We now think something may be wrong during fasta to vcf format convertion, do you have any suggestions for us? or you have any proper code or package that can share to us? Many thanks.

privefl commented 3 years ago

You should be able to go from VCF to bed in one call of PLINK.

You should probably also filter on missing values using at least --mind 0.5 --geno 0.5 (in the same call).

hjt1129 commented 3 years ago

Thank you very much for your reply. We have new question is that: when we use K=i, there has i sigular.values, so what's the meaning of singular.values, is this the percentage of variance for each PC?

privefl commented 3 years ago

Please see https://github.com/bcm-uga/pcadapt/issues/46#issuecomment-586972826.

hjt1129 commented 3 years ago

This means if we want to see the proportion for first two PCs, it should be singular.values[1]^2+singular.values[2]^2, right?

privefl commented 3 years ago

Yes

chenqing-1996 commented 3 years ago

You should be able to go from VCF to bed in one call of PLINK.

You should probably also filter on missing values using at least --mind 0.5 --geno 0.5 (in the same call).

Hello privefl and hjt1129, I have filtered my bedfile using plink with ' --mind 0.01 --geno 0.01', but when I run the code “x <- pcadapt(input = filename, K = 20)”, it still showed “Error: Can't compute SVD. Are there SNPs or individuals with missing values only? You should use PLINK for proper data quality control.” Do you know why that is ?

privefl commented 3 years ago

How many samples/variants have you left?

chenqing-1996 commented 3 years ago

How many samples/variants have you left?

Thank you for your reply! I have 15 samples with 2,856,704 variants.

privefl commented 3 years ago

You can't get 20 PCs with 15 individuals. Your filtering is too strong.

chenqing-1996 commented 3 years ago

You can't get 20 PCs with 15 individuals. Your filtering is too strong.

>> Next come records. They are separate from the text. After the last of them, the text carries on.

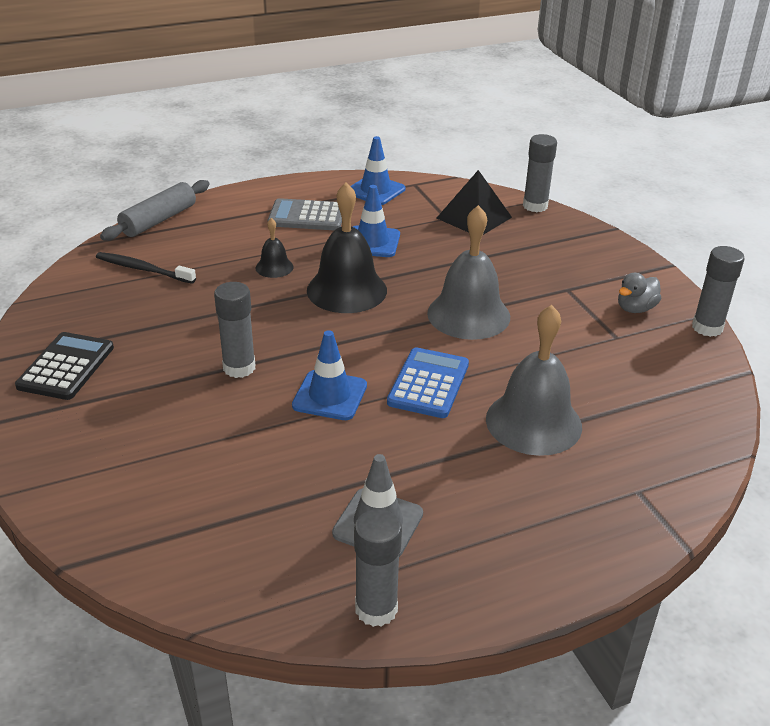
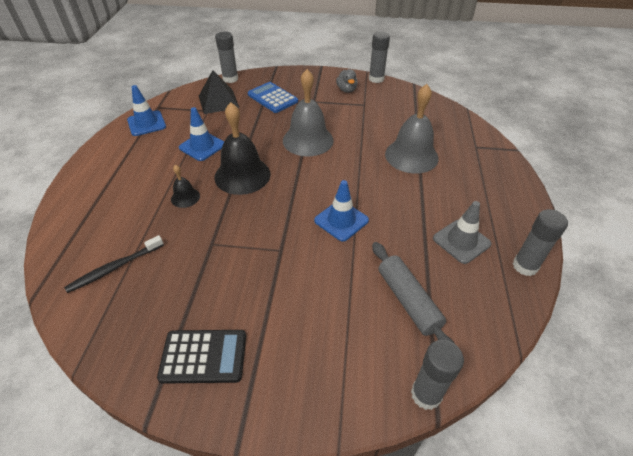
camera: 60 degrees left, 10 degrees up
black calculator [15,332,114,400] -> black calculator turned 135 degrees clockwise [157,330,246,384]
grey rolling pin [100,180,210,241] -> grey rolling pin moved to [372,242,455,344]
grey glue stick [214,282,255,378] -> grey glue stick moved to [411,340,464,410]
grey calculator [268,198,342,230] -> none
blue calculator [387,347,469,418] -> blue calculator moved to [248,82,298,113]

I didn't understand principal component analysis well enough, and I was stupid to think that the number K of principal componentsn could take any value. So is PCs related to samples? What is a reasonable number that I should take?

privefl commented 3 years ago

I guess you should not use more than K=N/10, or somethink like that. But to get sufficient power for pcadapt, we kind of expect that you have at least 200 individuals.

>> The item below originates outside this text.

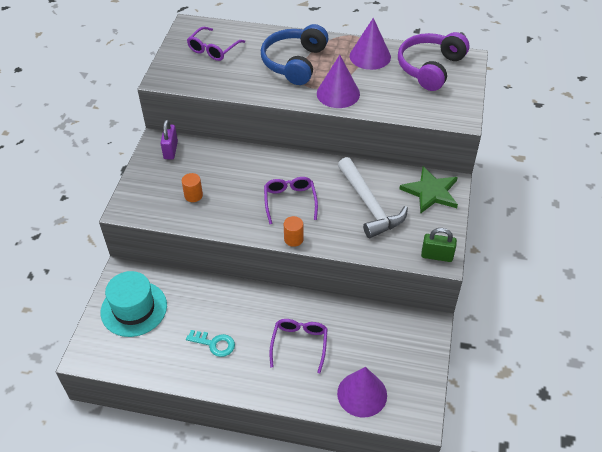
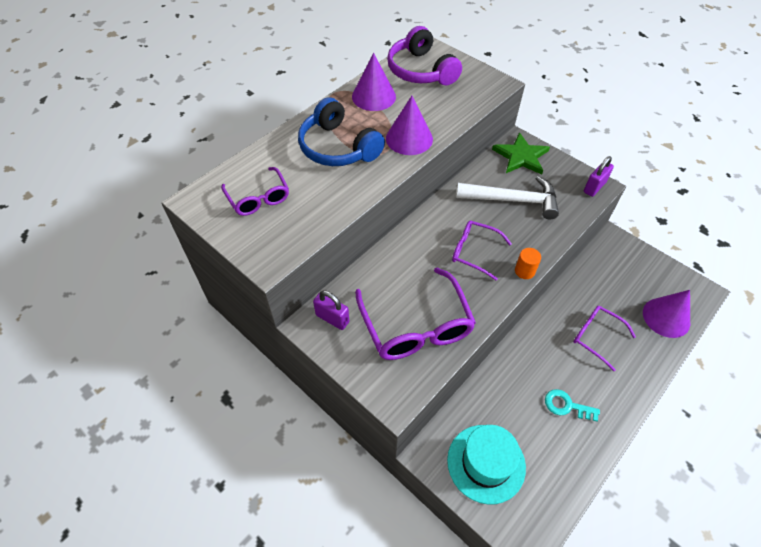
camera: 60 degrees left, 5 degrees up
orange cylinder [182,173,203,202] -> purple glasses [355,268,476,360]
turquoise key [186,330,235,357] -> turquoise key turned 120 degrees counterclockwise [545,389,600,422]
green padlock [421,228,457,262] -> purple padlock [584,156,614,197]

chenqing-1996 commented 3 years ago

well, privefl, actually I only have 15 samples. Is small samples not suitable for analysis using pcadapt?

privefl commented 3 years ago

I don't think it is.

chenqing-1996 commented 3 years ago

Hello privefl, I have a question about the final results of outlier file, is it the sequence of SNPs in the corresponding VCF file?

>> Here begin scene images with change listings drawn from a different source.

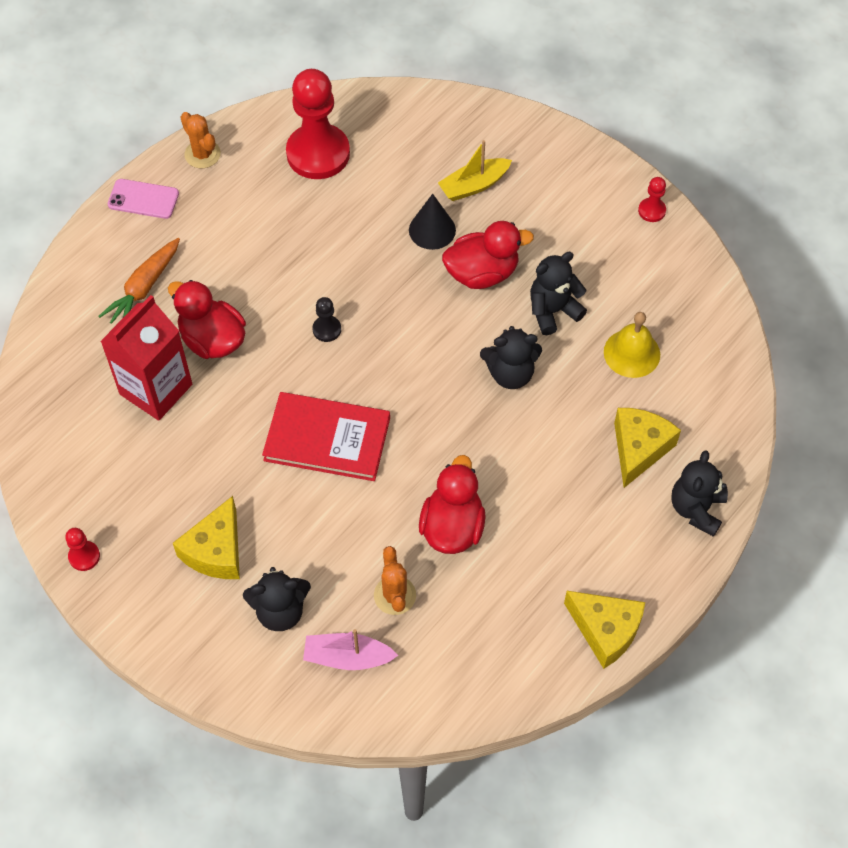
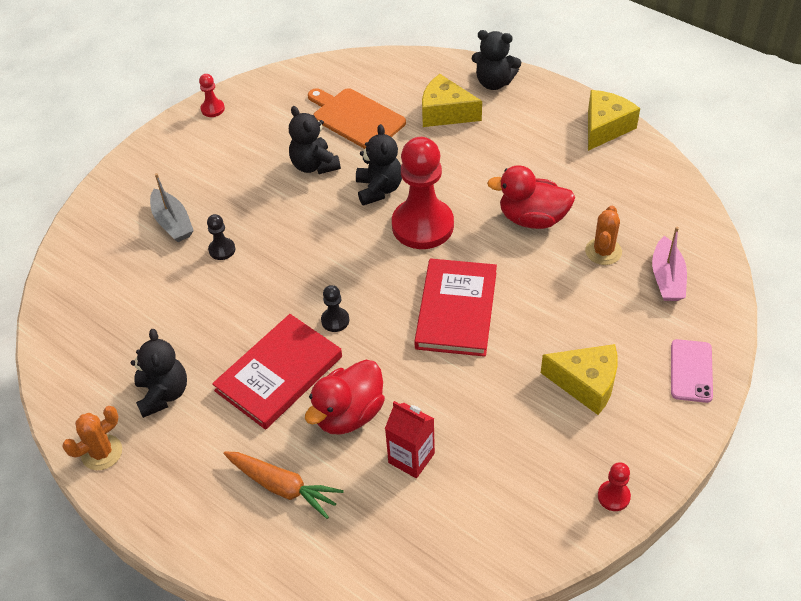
camera: 90 degrees left, 10 degrees down
red carton [100,295,192,421] -> red carton [385,401,435,478], size x0.61
pink phone [108,179,179,219] -> pink phone moved to [671,339,713,403]
black teddy bear [243,567,311,631] -> black teddy bear moved to [131,329,187,418]
red pawn [286,69,350,179] -> red pawn moved to [392,137,454,249]
orange cactus [374,546,416,615] -> orange cactus turned 60 degrees counterclockwise [585,206,622,265]
black cone [409,194,456,250] -> black pawn [207,214,235,260]
yellow boat [438,140,512,201] -> grey boat [150,173,194,242]
red duck [442,221,534,289] -> none
yellow bell [604,312,660,378] -> orange cutting board [308,88,406,149]
none -> red book [212,314,342,430]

privefl commented 3 years ago

The order in the input files, the .bed file (so the .bim file as well). Please open a new issue for every new (unrelated) question.

chenqing-1996 commented 3 years ago

The order in the input files, the .bed file (so the .bim file as well). Please open a new issue for every new (unrelated) question.

well,thak you so much

PhDMattyB commented 1 year ago

Hi privefl,

I have a similar question to the ones that have been posted. I filtered my data in plink using --maf 0.05, --min 0.5, --geno 0.5, and exported the data in the bed file format. I have 109 individuals as 173485 SNPs after filtering in plink. I am still getting the 'Error: can't compute SVD. Are there SNPs or individuals with missing values only?'. As far as I know the bed file should be good to go, I've not run into this error in pcadapt before. Any advice would be greatly appreciated.

privefl commented 1 year ago

I don't know actually, it does not make sense. Are you sure you're using the new bed file?

Also, you can try to have a look at the genotype matrix with pcadapt::bed2matrix().